- Records to process -

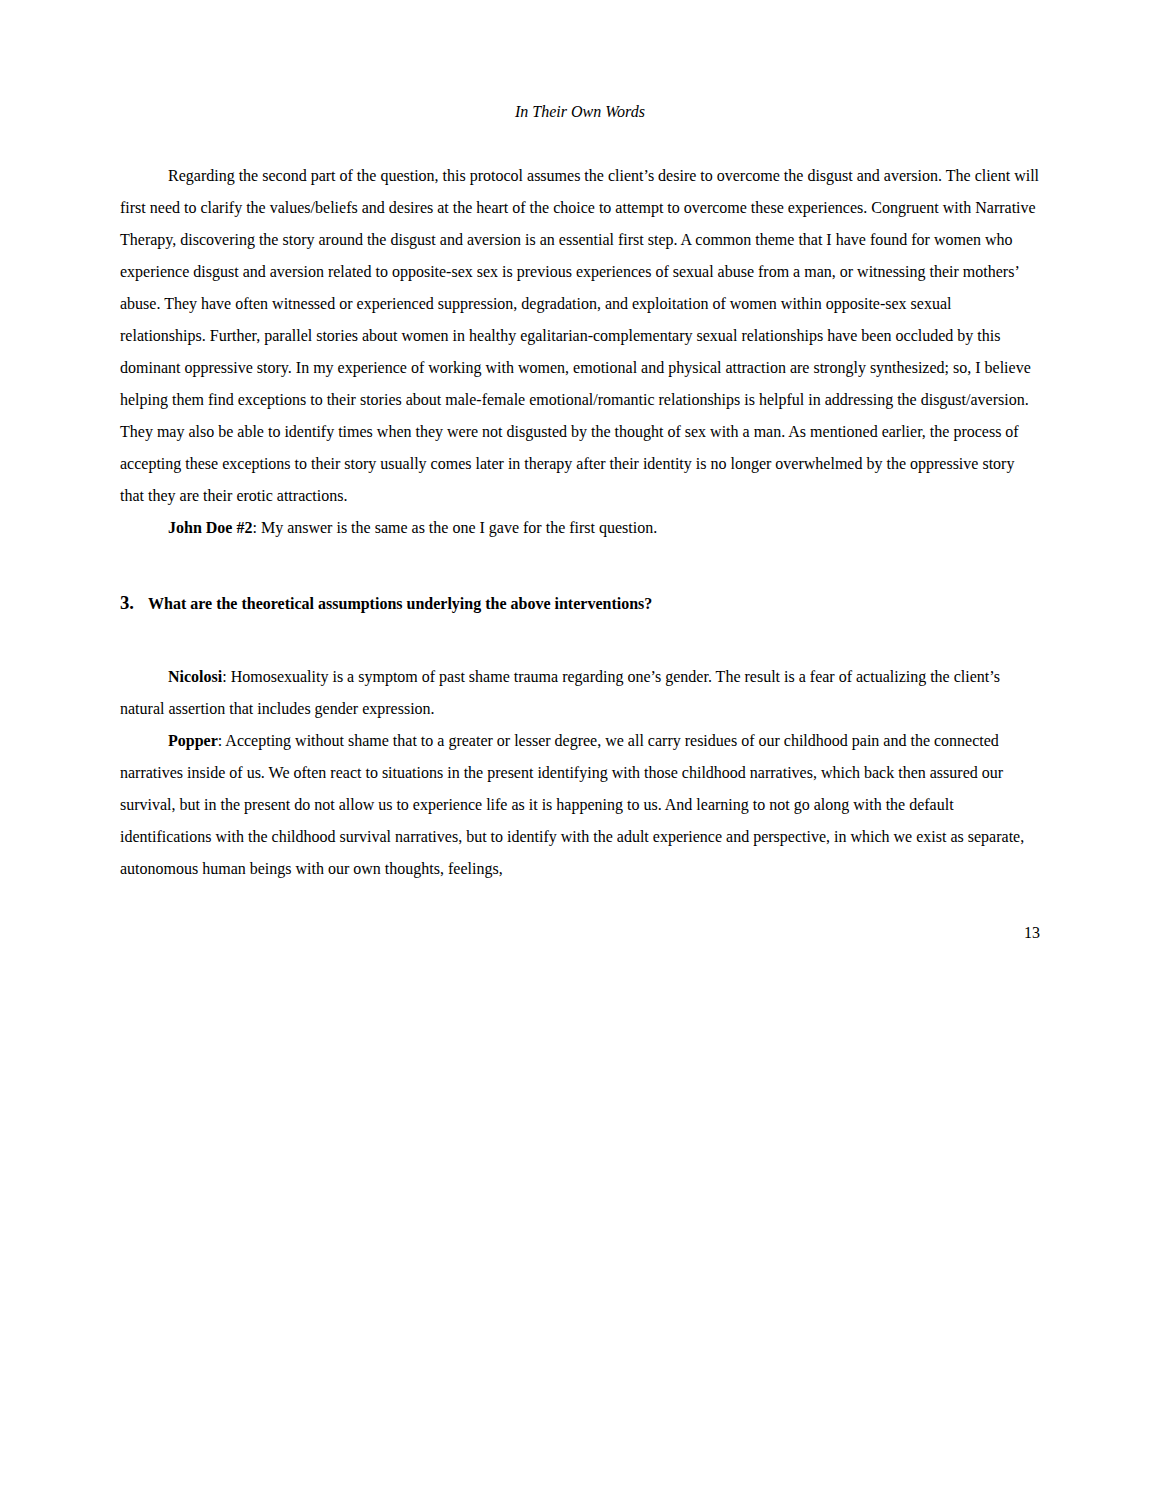In Their Own Words
Regarding the second part of the question, this protocol assumes the client’s desire to overcome the disgust and aversion. The client will first need to clarify the values/beliefs and desires at the heart of the choice to attempt to overcome these experiences. Congruent with Narrative Therapy, discovering the story around the disgust and aversion is an essential first step. A common theme that I have found for women who experience disgust and aversion related to opposite-sex sex is previous experiences of sexual abuse from a man, or witnessing their mothers’ abuse. They have often witnessed or experienced suppression, degradation, and exploitation of women within opposite-sex sexual relationships. Further, parallel stories about women in healthy egalitarian-complementary sexual relationships have been occluded by this dominant oppressive story. In my experience of working with women, emotional and physical attraction are strongly synthesized; so, I believe helping them find exceptions to their stories about male-female emotional/romantic relationships is helpful in addressing the disgust/aversion. They may also be able to identify times when they were not disgusted by the thought of sex with a man. As mentioned earlier, the process of accepting these exceptions to their story usually comes later in therapy after their identity is no longer overwhelmed by the oppressive story that they are their erotic attractions.
John Doe #2: My answer is the same as the one I gave for the first question.
3. What are the theoretical assumptions underlying the above interventions?
Nicolosi: Homosexuality is a symptom of past shame trauma regarding one’s gender. The result is a fear of actualizing the client’s natural assertion that includes gender expression.
Popper: Accepting without shame that to a greater or lesser degree, we all carry residues of our childhood pain and the connected narratives inside of us. We often react to situations in the present identifying with those childhood narratives, which back then assured our survival, but in the present do not allow us to experience life as it is happening to us. And learning to not go along with the default identifications with the childhood survival narratives, but to identify with the adult experience and perspective, in which we exist as separate, autonomous human beings with our own thoughts, feelings,
13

- Work required -
After locating the line with "John Doe #2: My" in the material above, return it and each line after it exactly, ending at the line with "Nicolosi: Homosexuality is".

- Exercise solution -
John Doe #2: My answer is the same as the one I gave for the first question.
3. What are the theoretical assumptions underlying the above interventions?
Nicolosi: Homosexuality is a symptom of past shame trauma regarding one’s gender. The result is a fear of actualizing the client’s natural assertion that includes gender expression.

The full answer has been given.